Study shows 9/11 hasn't changed TV news coverage

By David Bauder
Associated Press

A new report suggests that the Sept. 11 terrorist attacks did not cause long-lasting changes in the way television evening news programs cover the world.

ABC, CBS and NBC's broadcasts have returned to a mix of news and features similar to what they aired before Sept. 11, after an intense period of hard-news coverage, reported the Project for Excellence in Journalism.

At the same time, network morning shows still show fewer soft features than they did last summer, the study said.

The percentage of hard-news stories on the evening news shot up from 46 percent in June 2001 to 80 percent in October. But during the first three months of this year, that percentage had gone down to 52 percent, the study said.

"The fact that the evening news has essentially gone back to the basic formula that it resembled last summer suggests that it's not news that is deciding what network news looks like, it's the format," said project director Tom Rosenstiel.

Paul Slavin, executive producer of ABC's "World News Tonight," questioned the report. Business news, including Tuesday's story about Merrill Lynch & Co. being fined $100 million by the New York attorney general, is defined as soft news in the report, he said.

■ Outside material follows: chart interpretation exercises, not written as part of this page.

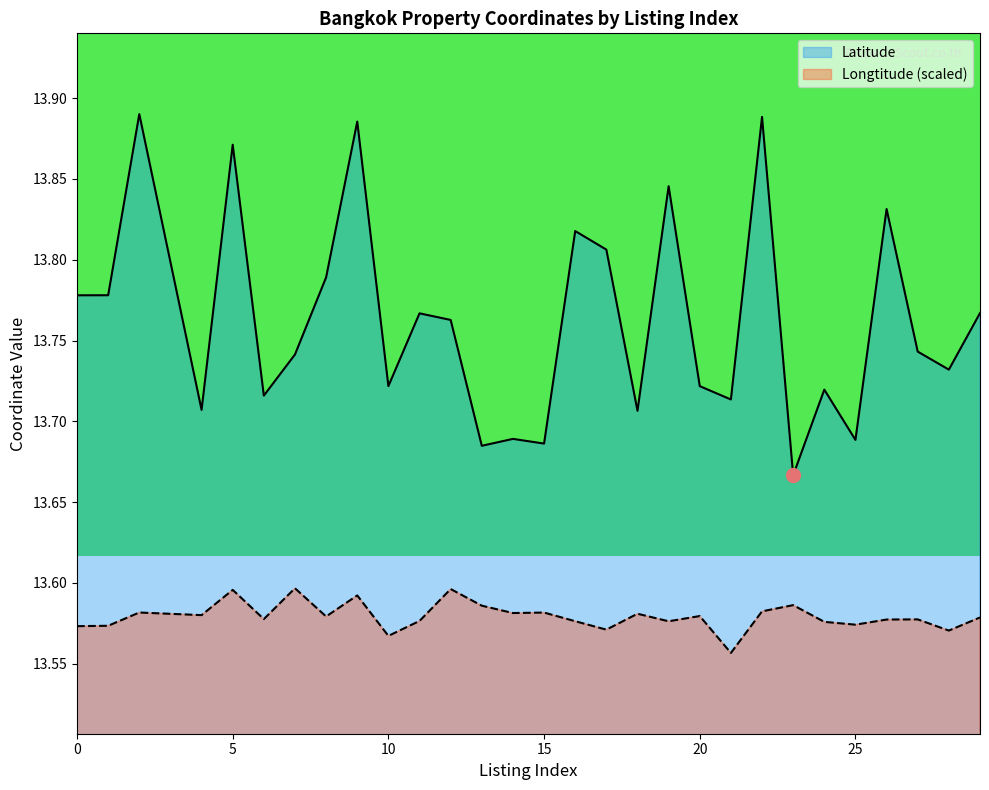

What is the total value across all series at 24?

27.3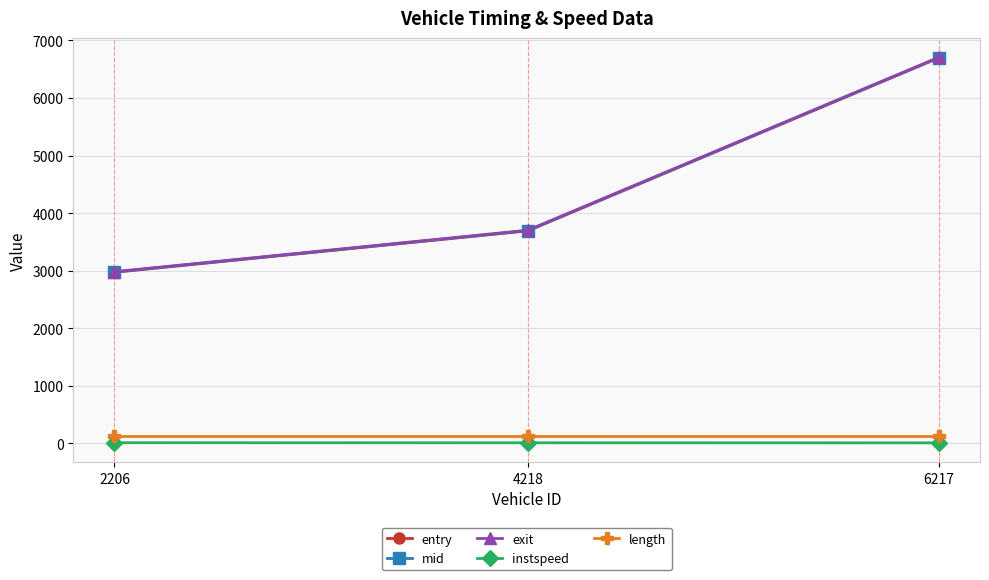

What is the value of the length point at the 2nd from the left?

123.1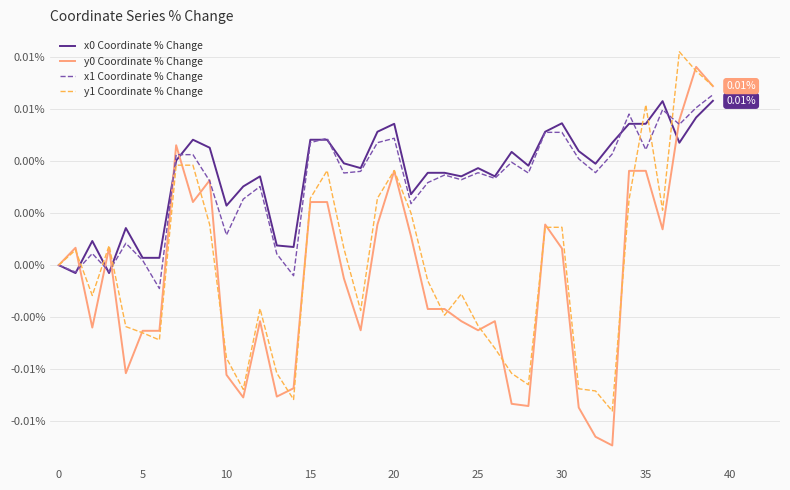

Is this an area chart (filled region under the line)?

No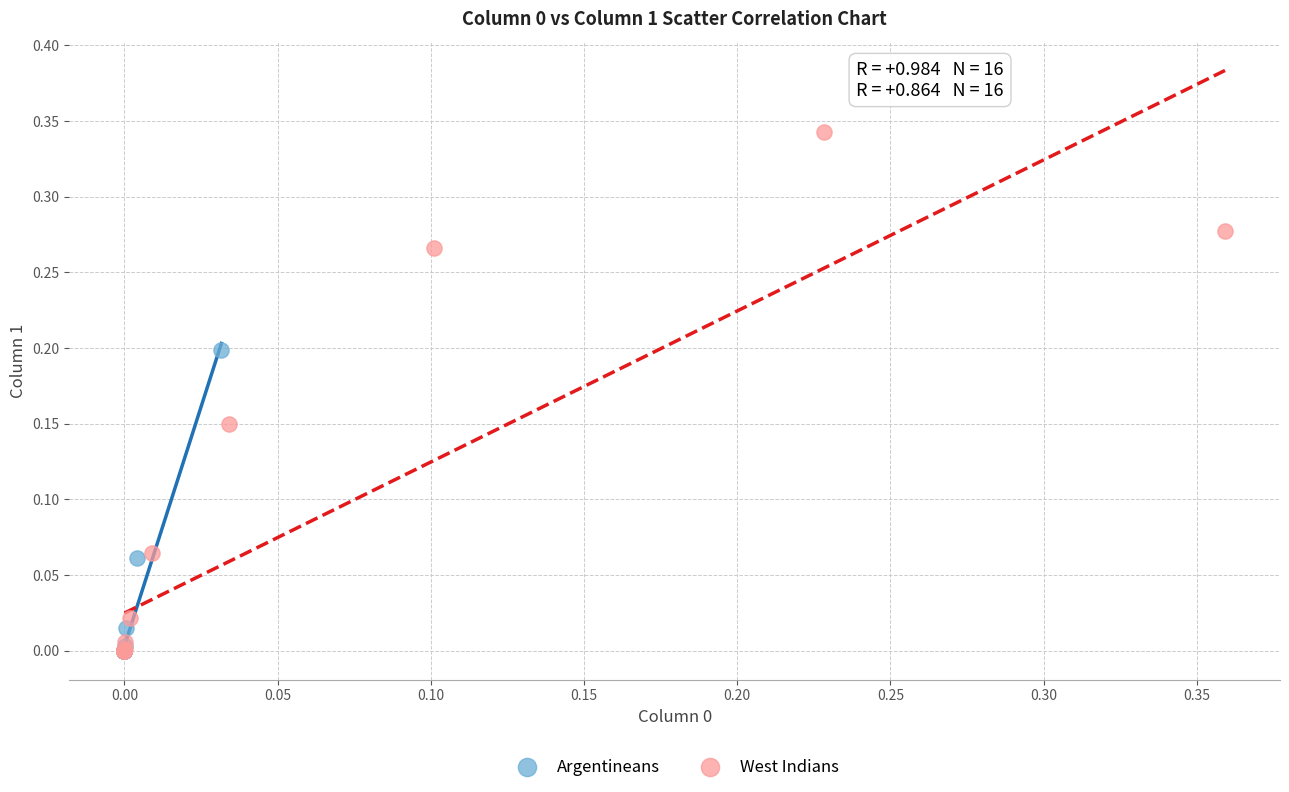

Which series contains the highest Y value?

West Indians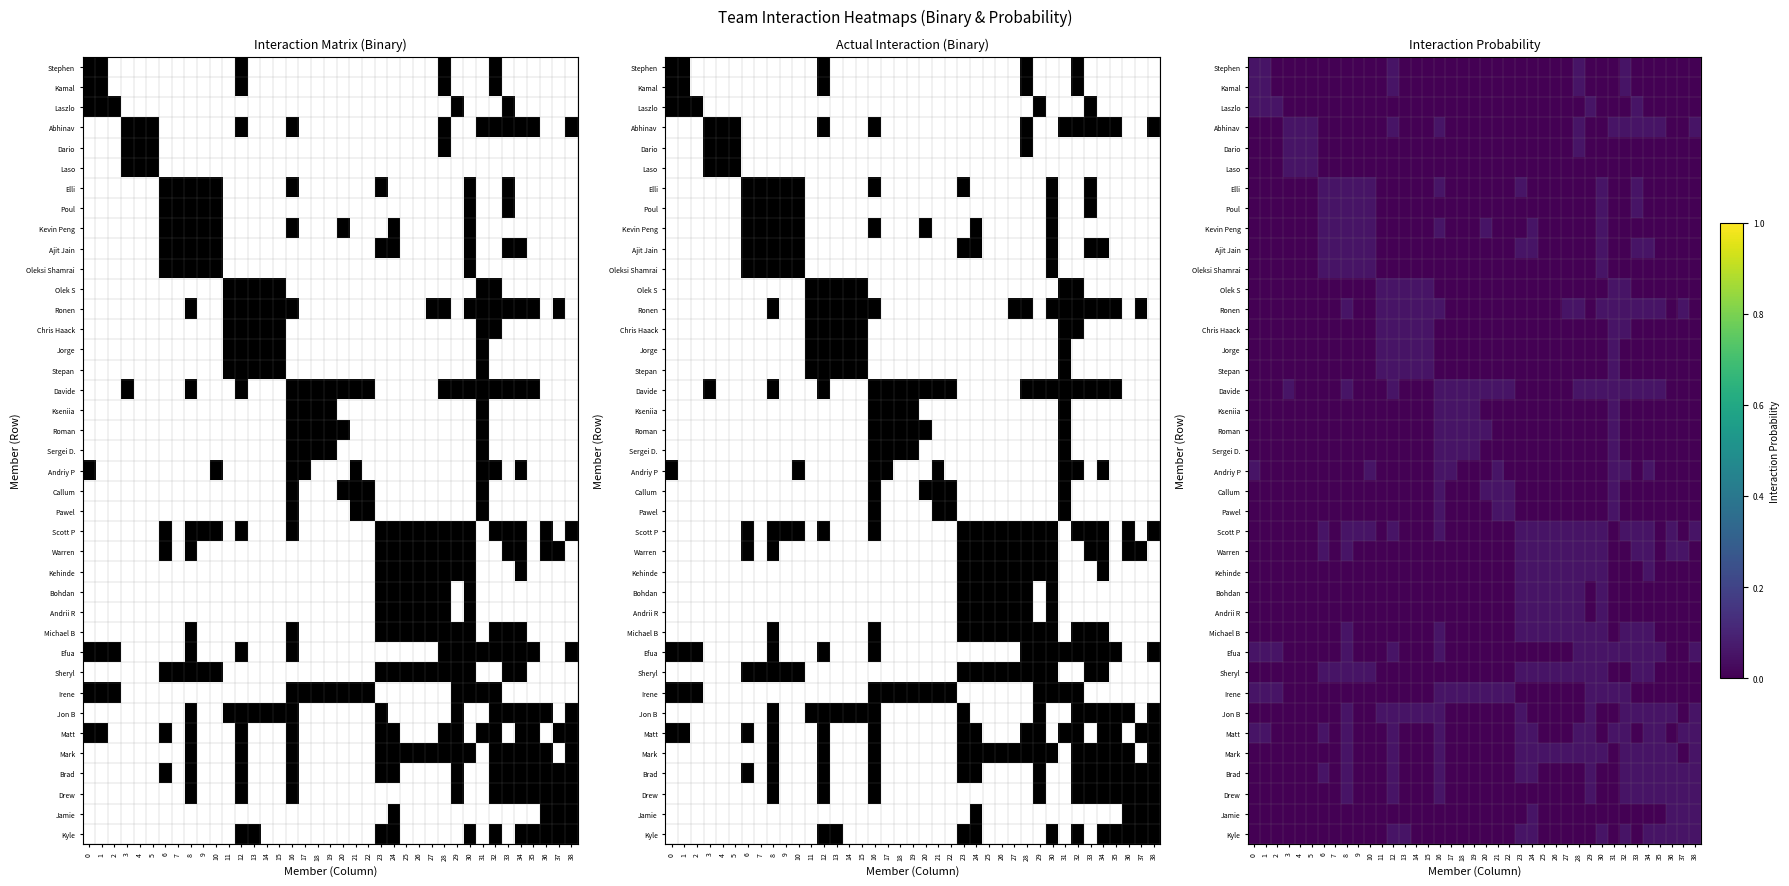

The value of Matt at 0 is 0.1. True or false?

False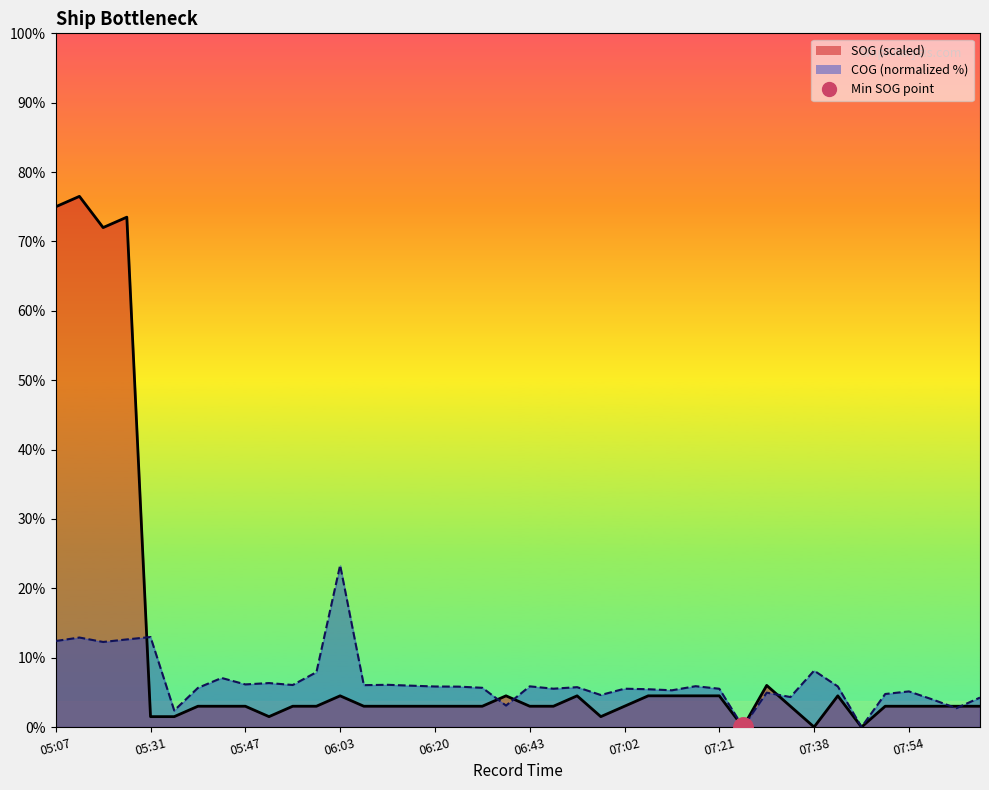

Which series has the widest spread of values?

SOG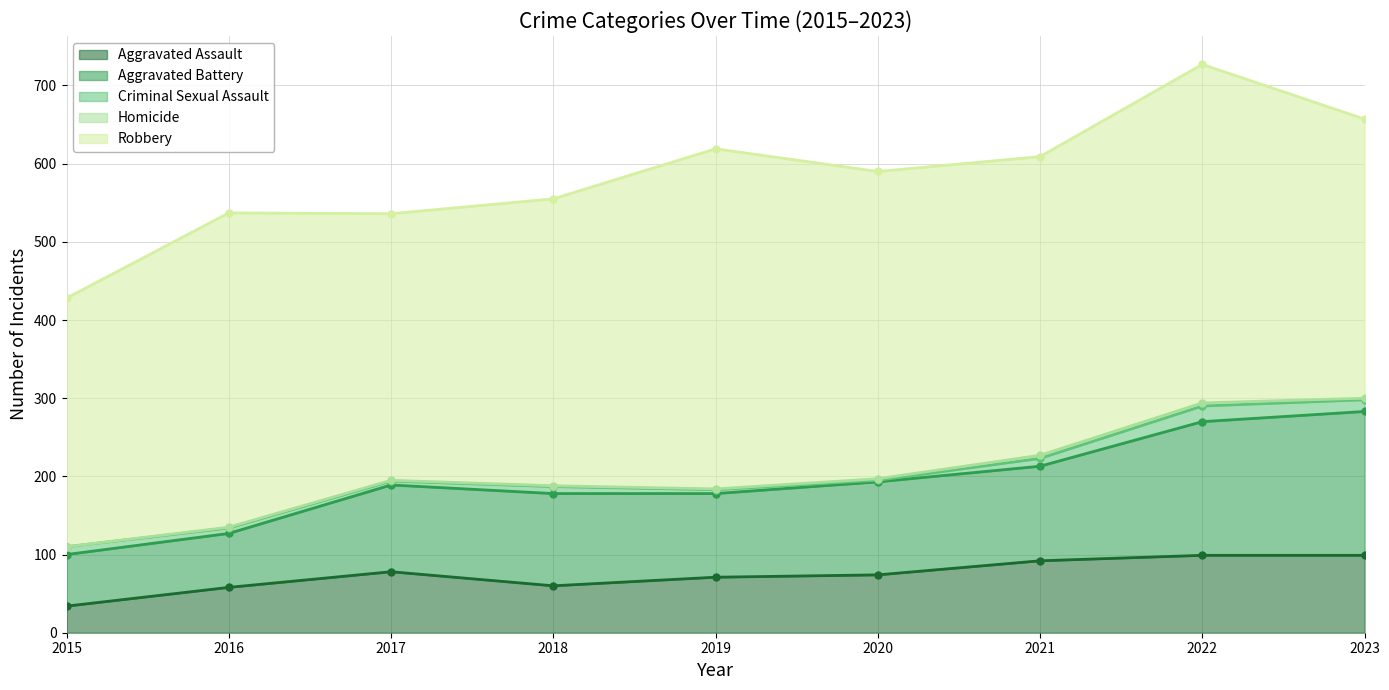

Reading left to right, transcribe all the data shown in this chart.

Aggravated Assault: 2015=34	2016=58	2017=78	2018=60	2019=71	2020=74	2021=92	2022=99	2023=99
Aggravated Battery: 2015=66	2016=69	2017=111	2018=118	2019=107	2020=119	2021=121	2022=171	2023=184
Criminal Sexual Assault: 2015=10	2016=7	2017=5	2018=9	2019=5	2020=2	2021=10	2022=20	2023=15
Homicide: 2015=0	2016=1	2017=1	2018=1	2019=1	2020=2	2021=4	2022=4	2023=2
Robbery: 2015=318	2016=402	2017=341	2018=367	2019=435	2020=393	2021=382	2022=433	2023=357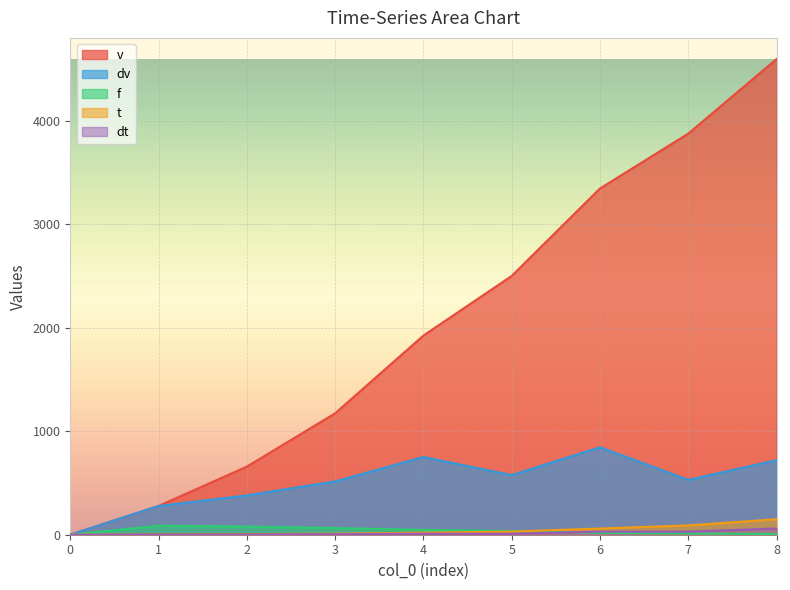

Between 1 and 6, which series saw the biggest shift?

v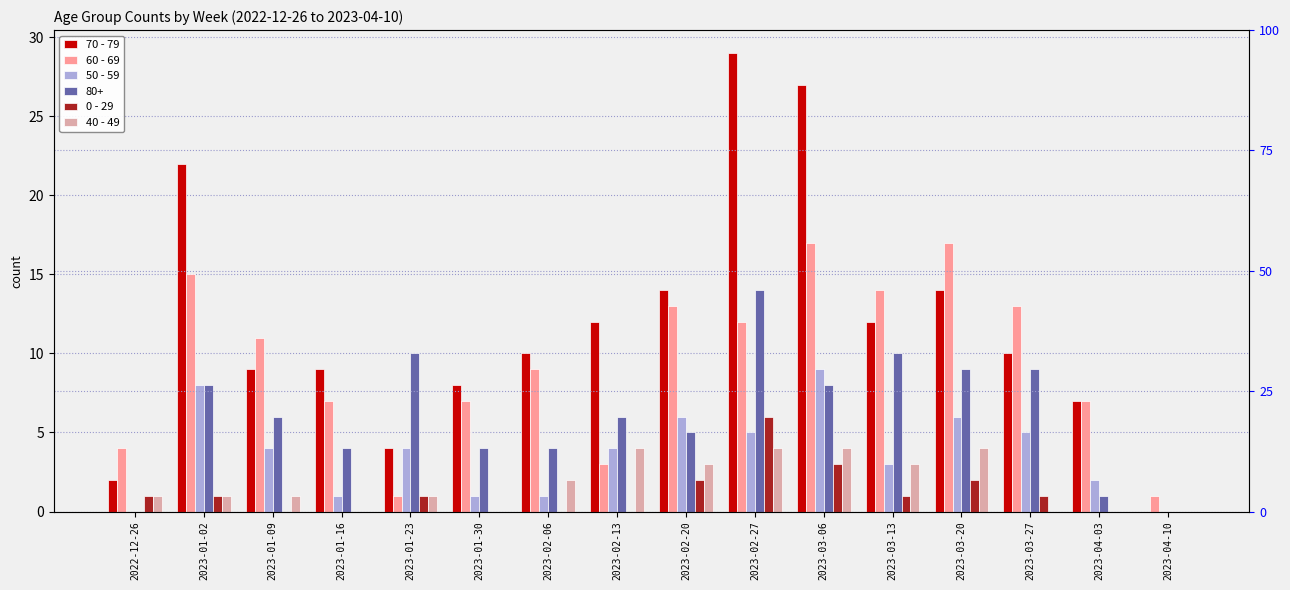

Which series changed the most between 2023-02-13 and 2023-03-20?

60 - 69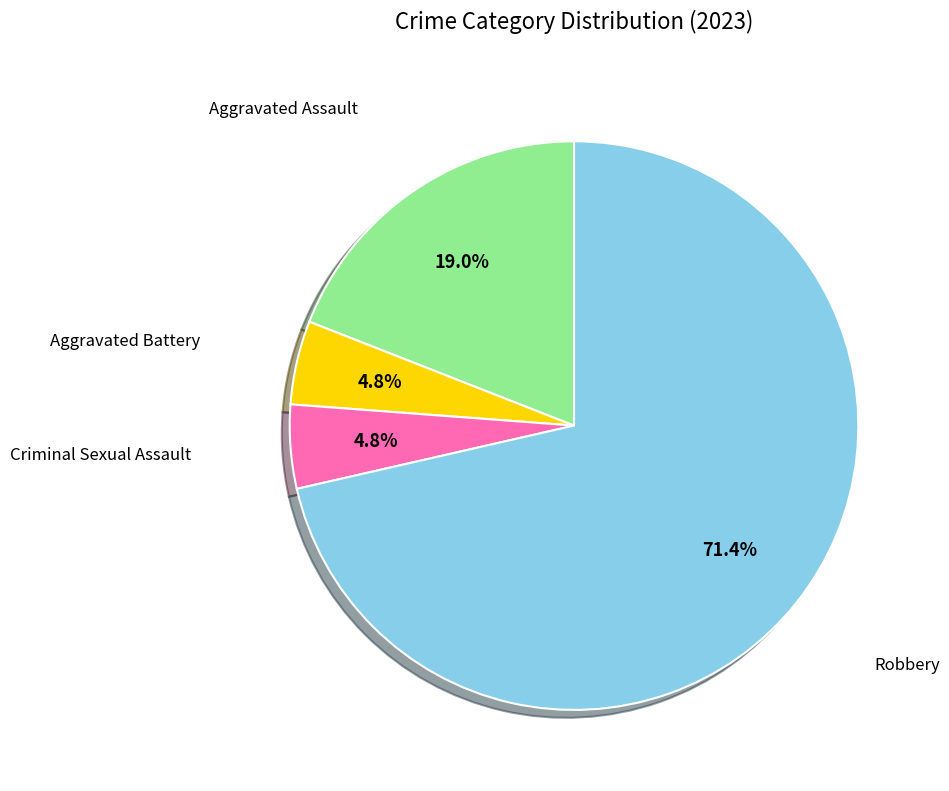

Is there a majority slice in this chart?

Yes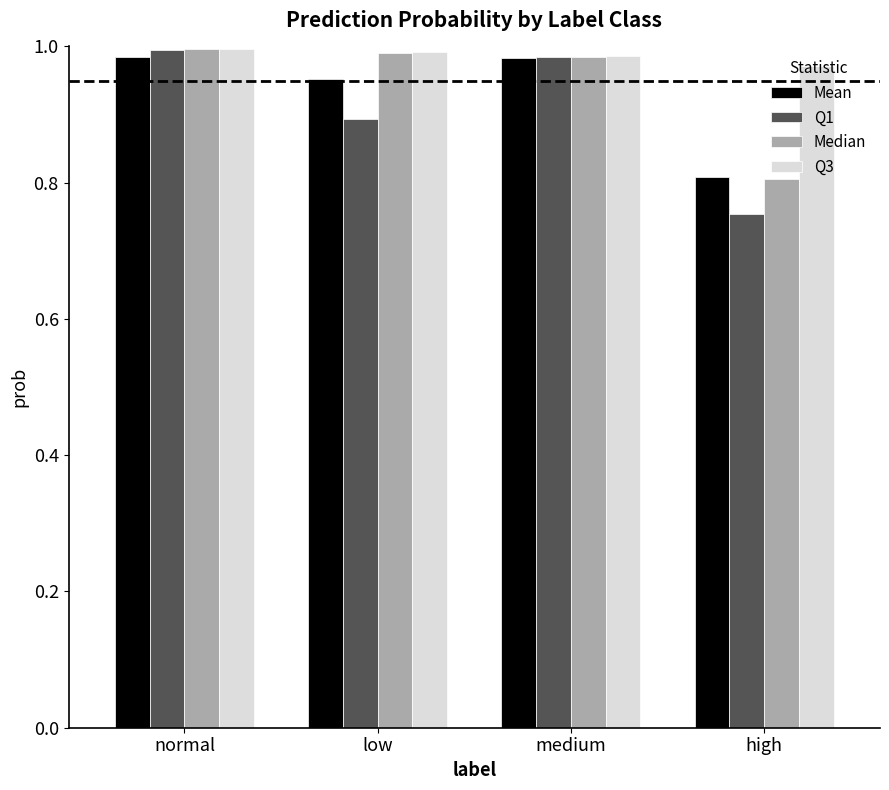

Does the chart contain any negative values?

No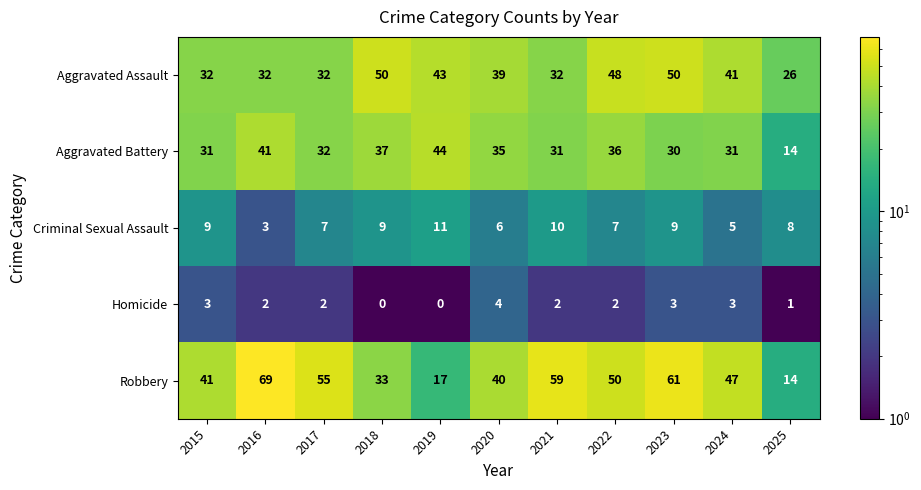

At which category is the sum across all series the highest?

2023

"Tell that to the Wall Street Journal," he said. "Yes, we have gone back to putting on a more balanced program filled with all sorts of news. Guilty as charged."

Steve Capus, executive producer of NBC's "Nightly News," said viewers indicate the news programs are getting the right mix, since ratings are up this year over last.

"I think the world in May of 2002 is a different place than it was in the weeks after Sept. 11, and our broadcasts reflect that," Capus said. "I hotly dispute the notion that we've gone soft. That's just ridiculous."

The Arab-Israeli conflict has accounted for nearly half of the international stories on the evening news programs this year. Stories from Afghanistan made up just 5 percent of the international coverage. This suggests news decisions are made to a certain extent on where the networks can focus their limited resources, Rosenstiel said.